*Problem*: Locate all lines in the data below that hold "spell" and show them.

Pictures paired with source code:

───

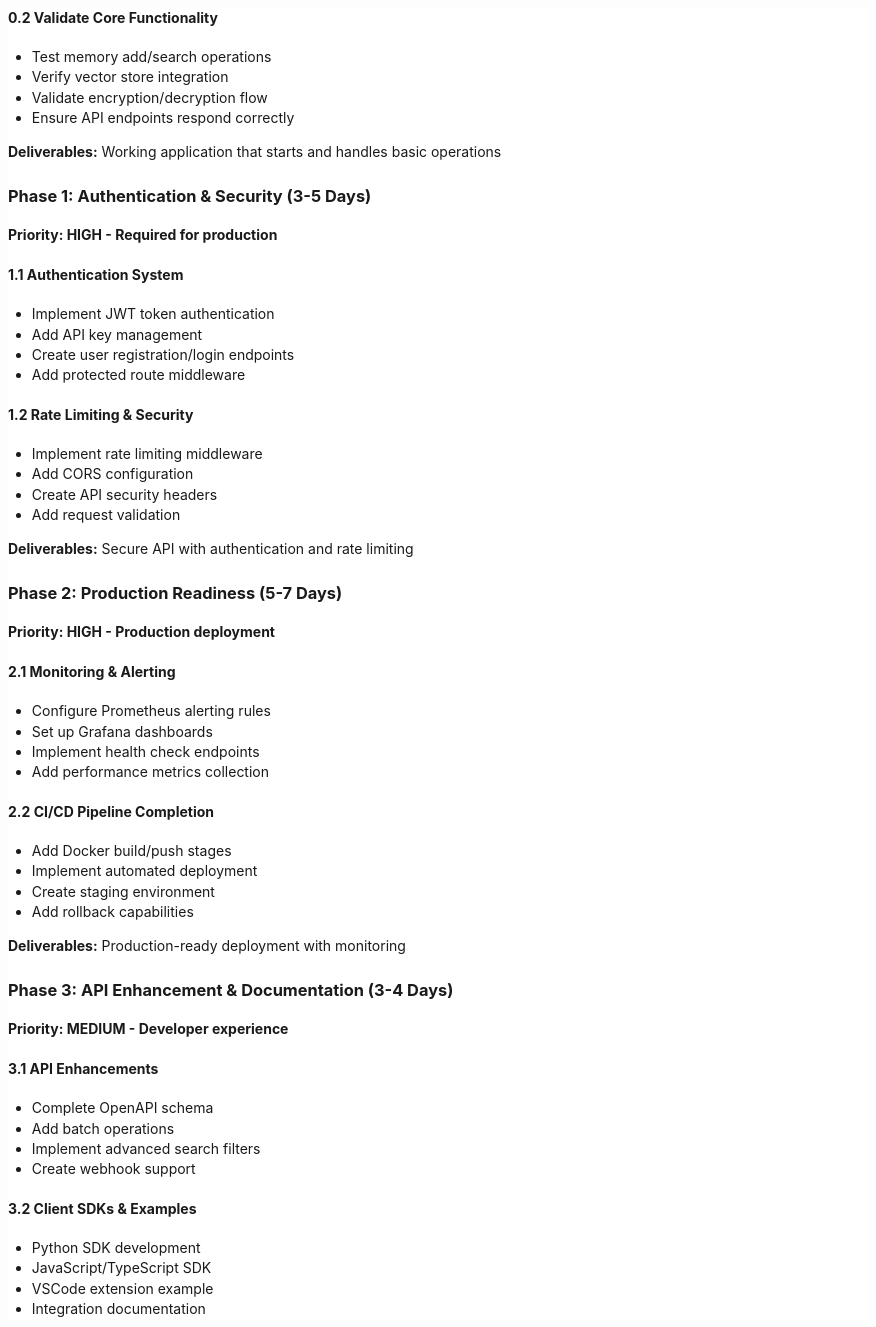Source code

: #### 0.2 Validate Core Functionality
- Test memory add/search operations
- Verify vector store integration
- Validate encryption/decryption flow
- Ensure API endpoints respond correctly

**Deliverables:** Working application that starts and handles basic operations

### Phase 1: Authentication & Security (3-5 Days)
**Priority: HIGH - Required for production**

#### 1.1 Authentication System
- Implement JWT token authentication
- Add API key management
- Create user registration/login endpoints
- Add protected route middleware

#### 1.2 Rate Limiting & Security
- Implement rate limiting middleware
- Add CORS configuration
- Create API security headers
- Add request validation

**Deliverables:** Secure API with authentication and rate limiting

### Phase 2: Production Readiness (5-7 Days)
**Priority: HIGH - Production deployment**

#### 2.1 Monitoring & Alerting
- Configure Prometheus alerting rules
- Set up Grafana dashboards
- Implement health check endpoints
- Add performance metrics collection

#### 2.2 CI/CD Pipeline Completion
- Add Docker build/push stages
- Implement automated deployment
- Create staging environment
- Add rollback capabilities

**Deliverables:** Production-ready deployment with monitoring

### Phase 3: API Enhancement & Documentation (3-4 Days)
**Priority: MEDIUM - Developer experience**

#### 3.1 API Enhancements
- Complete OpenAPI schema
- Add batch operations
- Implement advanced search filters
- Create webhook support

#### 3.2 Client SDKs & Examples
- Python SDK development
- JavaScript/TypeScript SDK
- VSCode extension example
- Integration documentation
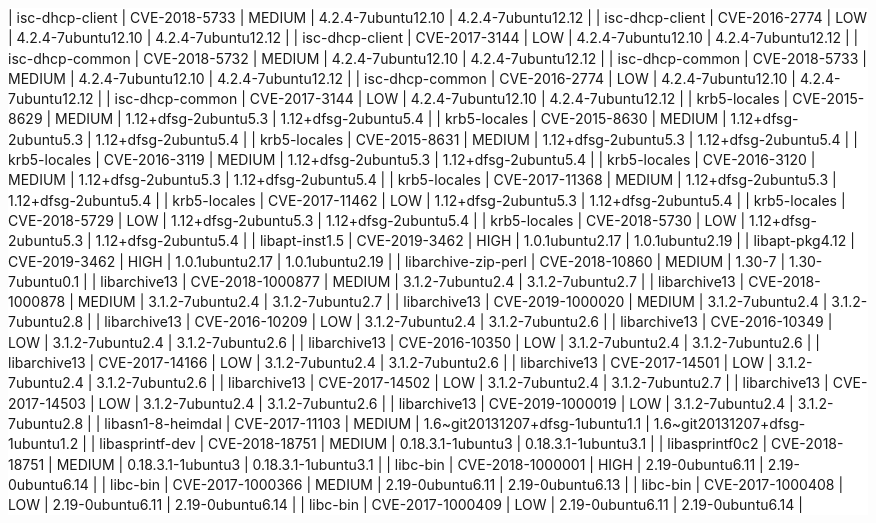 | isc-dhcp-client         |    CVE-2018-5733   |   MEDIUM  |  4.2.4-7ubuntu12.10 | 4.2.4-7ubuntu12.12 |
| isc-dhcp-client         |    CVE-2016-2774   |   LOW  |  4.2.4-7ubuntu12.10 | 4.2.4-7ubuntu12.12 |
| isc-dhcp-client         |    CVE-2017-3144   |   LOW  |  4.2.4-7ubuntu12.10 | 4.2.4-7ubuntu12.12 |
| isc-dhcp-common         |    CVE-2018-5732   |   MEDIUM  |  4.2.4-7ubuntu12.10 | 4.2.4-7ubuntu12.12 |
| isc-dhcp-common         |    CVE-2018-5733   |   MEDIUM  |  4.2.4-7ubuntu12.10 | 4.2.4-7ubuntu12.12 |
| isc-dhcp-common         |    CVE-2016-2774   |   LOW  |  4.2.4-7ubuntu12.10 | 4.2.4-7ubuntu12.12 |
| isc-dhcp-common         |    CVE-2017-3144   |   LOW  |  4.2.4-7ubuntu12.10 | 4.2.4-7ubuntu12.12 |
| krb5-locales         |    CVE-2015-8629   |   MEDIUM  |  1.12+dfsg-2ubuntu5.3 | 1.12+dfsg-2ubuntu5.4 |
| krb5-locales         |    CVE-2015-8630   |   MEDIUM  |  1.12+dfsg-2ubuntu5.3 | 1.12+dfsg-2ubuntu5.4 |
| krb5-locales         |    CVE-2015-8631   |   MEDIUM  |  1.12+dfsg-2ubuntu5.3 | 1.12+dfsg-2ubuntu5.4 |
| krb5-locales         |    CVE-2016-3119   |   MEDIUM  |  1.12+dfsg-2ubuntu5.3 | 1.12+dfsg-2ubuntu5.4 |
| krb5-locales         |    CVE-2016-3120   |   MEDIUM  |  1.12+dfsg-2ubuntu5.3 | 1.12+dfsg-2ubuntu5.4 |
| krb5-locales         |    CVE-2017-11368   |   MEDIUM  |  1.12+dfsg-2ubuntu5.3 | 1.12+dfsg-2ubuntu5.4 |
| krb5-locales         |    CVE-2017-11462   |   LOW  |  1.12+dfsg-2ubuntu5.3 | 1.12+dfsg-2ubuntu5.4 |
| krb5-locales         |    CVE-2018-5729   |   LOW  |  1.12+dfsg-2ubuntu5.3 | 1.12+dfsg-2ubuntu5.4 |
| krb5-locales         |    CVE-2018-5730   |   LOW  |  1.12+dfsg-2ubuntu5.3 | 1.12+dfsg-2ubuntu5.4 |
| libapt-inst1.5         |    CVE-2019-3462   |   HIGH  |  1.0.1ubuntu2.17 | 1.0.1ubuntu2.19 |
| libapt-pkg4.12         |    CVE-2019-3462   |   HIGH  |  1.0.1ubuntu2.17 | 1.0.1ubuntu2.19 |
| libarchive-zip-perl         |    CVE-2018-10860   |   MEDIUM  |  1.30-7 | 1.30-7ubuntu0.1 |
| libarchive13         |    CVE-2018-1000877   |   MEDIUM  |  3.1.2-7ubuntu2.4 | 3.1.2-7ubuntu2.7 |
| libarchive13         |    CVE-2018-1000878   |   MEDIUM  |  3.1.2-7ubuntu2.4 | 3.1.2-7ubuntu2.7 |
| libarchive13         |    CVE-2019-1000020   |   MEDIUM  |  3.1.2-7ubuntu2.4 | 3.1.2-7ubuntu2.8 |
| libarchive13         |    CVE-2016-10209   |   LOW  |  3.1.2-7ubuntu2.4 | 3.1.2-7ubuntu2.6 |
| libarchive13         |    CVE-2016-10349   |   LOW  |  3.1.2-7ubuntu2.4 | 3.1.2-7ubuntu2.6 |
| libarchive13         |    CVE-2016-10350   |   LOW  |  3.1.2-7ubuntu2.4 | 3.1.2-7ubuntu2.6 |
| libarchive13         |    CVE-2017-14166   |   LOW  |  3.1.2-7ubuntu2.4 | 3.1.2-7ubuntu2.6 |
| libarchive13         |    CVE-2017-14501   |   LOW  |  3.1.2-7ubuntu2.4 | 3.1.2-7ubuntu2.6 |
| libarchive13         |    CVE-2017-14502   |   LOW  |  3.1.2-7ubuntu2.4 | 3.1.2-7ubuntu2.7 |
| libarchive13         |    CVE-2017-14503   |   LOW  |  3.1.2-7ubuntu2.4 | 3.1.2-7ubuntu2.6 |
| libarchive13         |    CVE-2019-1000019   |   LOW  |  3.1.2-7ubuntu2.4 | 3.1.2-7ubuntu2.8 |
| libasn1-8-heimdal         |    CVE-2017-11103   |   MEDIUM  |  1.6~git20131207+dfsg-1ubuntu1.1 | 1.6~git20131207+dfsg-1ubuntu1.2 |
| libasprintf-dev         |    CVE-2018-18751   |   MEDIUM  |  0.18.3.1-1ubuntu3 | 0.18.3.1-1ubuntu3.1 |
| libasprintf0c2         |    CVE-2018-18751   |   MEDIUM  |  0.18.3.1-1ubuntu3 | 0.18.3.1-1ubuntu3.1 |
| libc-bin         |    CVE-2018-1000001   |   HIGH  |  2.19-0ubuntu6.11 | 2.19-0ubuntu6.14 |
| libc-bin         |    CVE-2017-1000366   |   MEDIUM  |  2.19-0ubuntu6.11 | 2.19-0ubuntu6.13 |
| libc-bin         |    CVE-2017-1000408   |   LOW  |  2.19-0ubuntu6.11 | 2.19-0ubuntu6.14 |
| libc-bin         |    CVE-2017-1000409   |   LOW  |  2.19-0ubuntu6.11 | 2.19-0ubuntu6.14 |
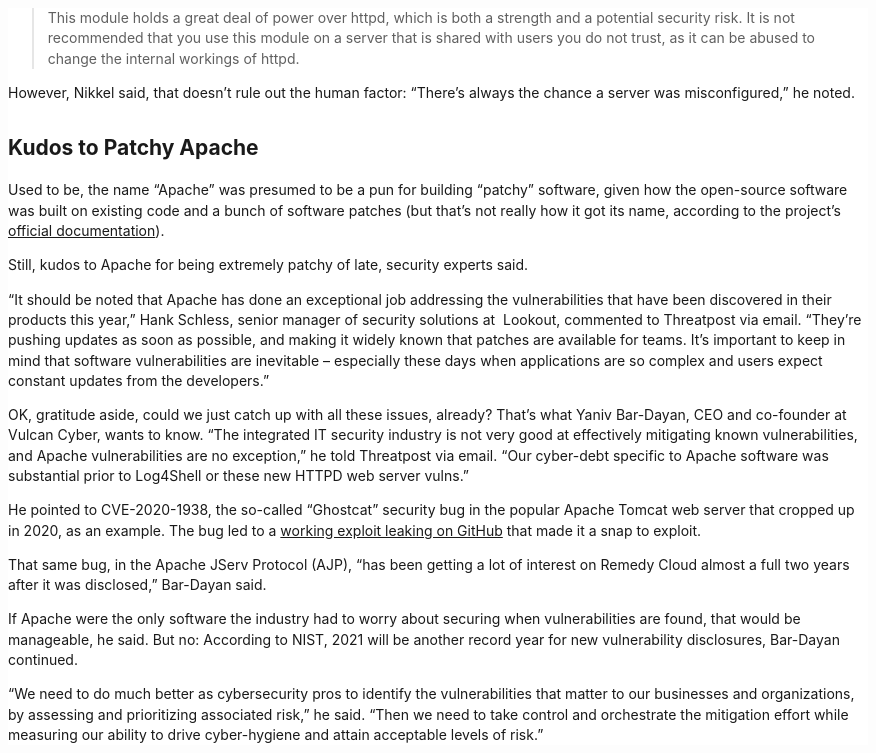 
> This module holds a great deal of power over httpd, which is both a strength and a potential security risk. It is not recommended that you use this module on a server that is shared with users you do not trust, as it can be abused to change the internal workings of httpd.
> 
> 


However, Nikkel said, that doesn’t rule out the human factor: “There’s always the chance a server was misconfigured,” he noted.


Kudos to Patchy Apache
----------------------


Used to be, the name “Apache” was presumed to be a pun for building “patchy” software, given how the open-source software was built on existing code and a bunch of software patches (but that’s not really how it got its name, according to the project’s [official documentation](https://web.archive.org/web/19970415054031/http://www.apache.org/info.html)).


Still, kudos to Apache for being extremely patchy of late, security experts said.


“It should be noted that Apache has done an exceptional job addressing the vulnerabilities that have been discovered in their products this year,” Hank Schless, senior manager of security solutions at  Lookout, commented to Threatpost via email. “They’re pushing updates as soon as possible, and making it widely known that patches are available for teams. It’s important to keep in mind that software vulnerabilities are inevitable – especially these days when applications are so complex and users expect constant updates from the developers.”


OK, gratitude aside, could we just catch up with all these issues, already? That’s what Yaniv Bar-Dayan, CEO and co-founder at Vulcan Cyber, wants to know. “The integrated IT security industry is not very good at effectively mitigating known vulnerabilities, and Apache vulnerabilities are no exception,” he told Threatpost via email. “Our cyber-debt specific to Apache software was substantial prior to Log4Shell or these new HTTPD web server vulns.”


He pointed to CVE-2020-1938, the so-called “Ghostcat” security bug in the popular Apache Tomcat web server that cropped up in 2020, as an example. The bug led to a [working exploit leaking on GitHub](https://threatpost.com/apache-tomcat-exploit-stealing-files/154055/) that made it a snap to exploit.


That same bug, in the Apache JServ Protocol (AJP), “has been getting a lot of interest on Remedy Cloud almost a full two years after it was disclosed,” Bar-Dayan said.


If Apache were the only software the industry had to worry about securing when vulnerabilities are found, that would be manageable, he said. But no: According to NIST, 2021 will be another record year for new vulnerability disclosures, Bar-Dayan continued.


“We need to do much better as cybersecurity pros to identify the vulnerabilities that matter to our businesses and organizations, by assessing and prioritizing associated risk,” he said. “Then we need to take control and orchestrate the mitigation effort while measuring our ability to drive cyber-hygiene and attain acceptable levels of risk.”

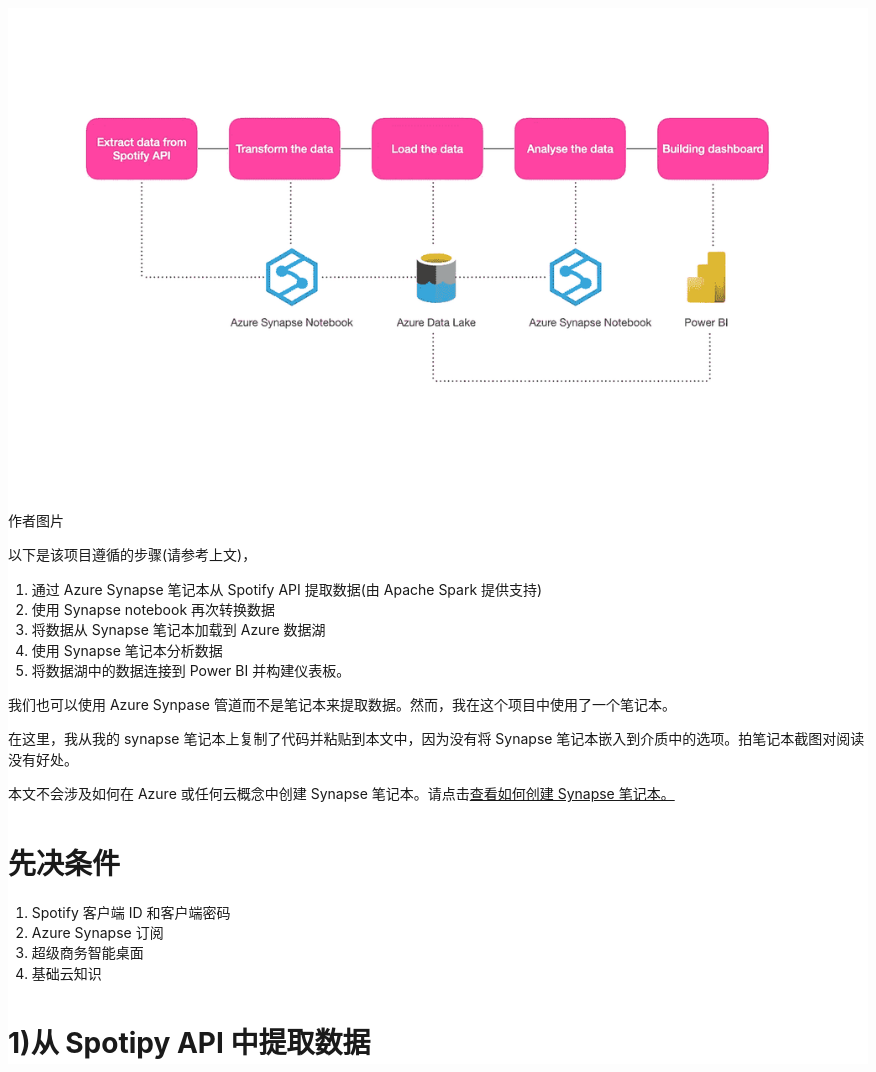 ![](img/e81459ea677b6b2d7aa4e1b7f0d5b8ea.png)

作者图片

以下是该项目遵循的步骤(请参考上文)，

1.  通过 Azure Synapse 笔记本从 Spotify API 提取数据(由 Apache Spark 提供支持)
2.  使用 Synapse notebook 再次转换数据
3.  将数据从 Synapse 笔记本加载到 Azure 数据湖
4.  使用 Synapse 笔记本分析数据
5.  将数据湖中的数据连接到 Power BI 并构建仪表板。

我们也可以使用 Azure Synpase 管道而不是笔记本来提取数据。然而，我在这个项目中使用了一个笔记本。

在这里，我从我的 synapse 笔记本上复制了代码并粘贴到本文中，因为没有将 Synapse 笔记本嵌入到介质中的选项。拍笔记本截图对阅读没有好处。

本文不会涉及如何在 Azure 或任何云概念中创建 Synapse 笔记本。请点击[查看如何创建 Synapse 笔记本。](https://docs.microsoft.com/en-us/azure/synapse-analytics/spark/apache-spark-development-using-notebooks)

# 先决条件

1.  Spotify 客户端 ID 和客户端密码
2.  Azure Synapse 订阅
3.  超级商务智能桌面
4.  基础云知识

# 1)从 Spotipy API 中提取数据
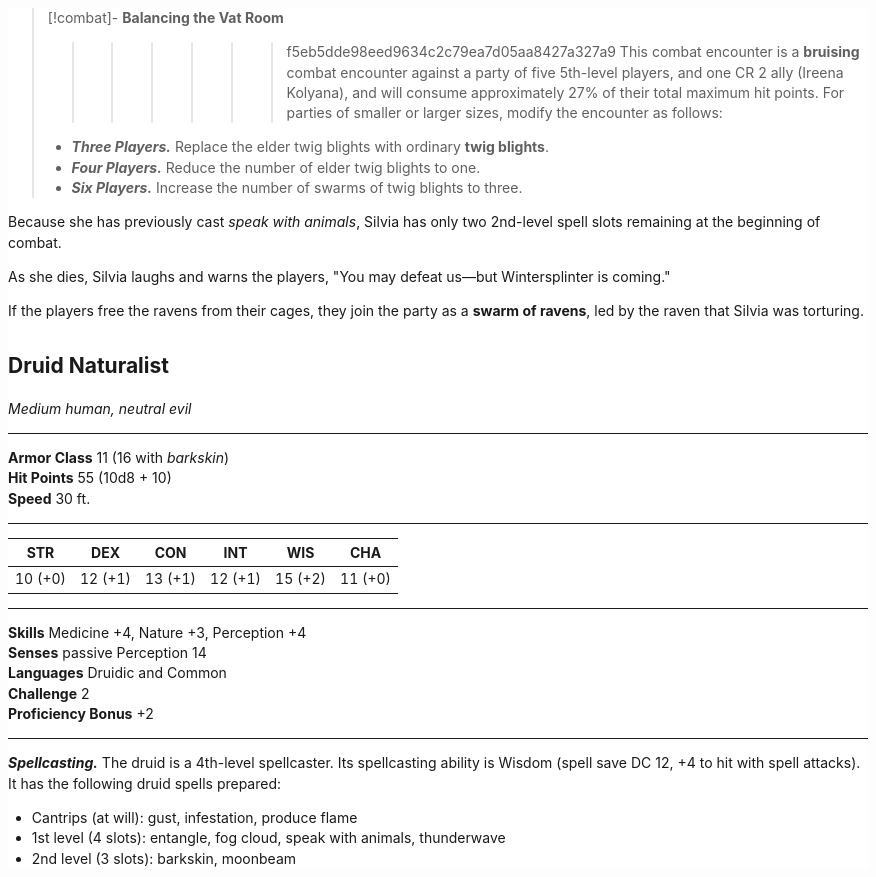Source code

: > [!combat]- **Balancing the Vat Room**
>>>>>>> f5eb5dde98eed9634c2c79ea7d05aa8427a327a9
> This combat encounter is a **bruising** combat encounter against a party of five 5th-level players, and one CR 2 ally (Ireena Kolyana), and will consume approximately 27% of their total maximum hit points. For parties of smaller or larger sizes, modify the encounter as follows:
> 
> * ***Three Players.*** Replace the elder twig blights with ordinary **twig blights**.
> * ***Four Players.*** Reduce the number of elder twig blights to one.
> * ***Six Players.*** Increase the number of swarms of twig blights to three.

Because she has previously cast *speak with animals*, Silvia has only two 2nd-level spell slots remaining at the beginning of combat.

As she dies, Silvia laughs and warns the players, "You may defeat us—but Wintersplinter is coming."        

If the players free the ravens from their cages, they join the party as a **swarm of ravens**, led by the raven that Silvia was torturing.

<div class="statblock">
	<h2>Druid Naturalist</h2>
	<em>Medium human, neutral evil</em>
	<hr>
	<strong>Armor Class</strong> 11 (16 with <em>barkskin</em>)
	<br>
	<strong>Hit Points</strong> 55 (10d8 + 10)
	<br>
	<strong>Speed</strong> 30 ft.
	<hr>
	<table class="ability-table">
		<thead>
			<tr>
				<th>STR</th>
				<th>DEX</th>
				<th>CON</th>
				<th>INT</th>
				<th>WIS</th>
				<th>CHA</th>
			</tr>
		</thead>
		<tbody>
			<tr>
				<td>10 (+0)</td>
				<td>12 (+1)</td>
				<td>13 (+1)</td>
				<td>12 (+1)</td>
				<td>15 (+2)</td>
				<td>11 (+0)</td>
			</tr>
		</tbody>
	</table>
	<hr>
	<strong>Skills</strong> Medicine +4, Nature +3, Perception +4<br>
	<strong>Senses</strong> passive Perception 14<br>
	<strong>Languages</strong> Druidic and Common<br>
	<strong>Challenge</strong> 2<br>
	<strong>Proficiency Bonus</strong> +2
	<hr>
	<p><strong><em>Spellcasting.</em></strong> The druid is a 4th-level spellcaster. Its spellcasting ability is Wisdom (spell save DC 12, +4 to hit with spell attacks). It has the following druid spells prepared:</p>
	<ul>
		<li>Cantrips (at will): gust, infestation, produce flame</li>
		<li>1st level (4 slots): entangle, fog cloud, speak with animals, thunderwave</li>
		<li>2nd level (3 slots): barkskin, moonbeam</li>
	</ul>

───

*Your response*:
Because she has previously cast *speak with animals*, Silvia has only two 2nd-level spell slots remaining at the beginning of combat.
	<p><strong><em>Spellcasting.</em></strong> The druid is a 4th-level spellcaster. Its spellcasting ability is Wisdom (spell save DC 12, +4 to hit with spell attacks). It has the following druid spells prepared:</p>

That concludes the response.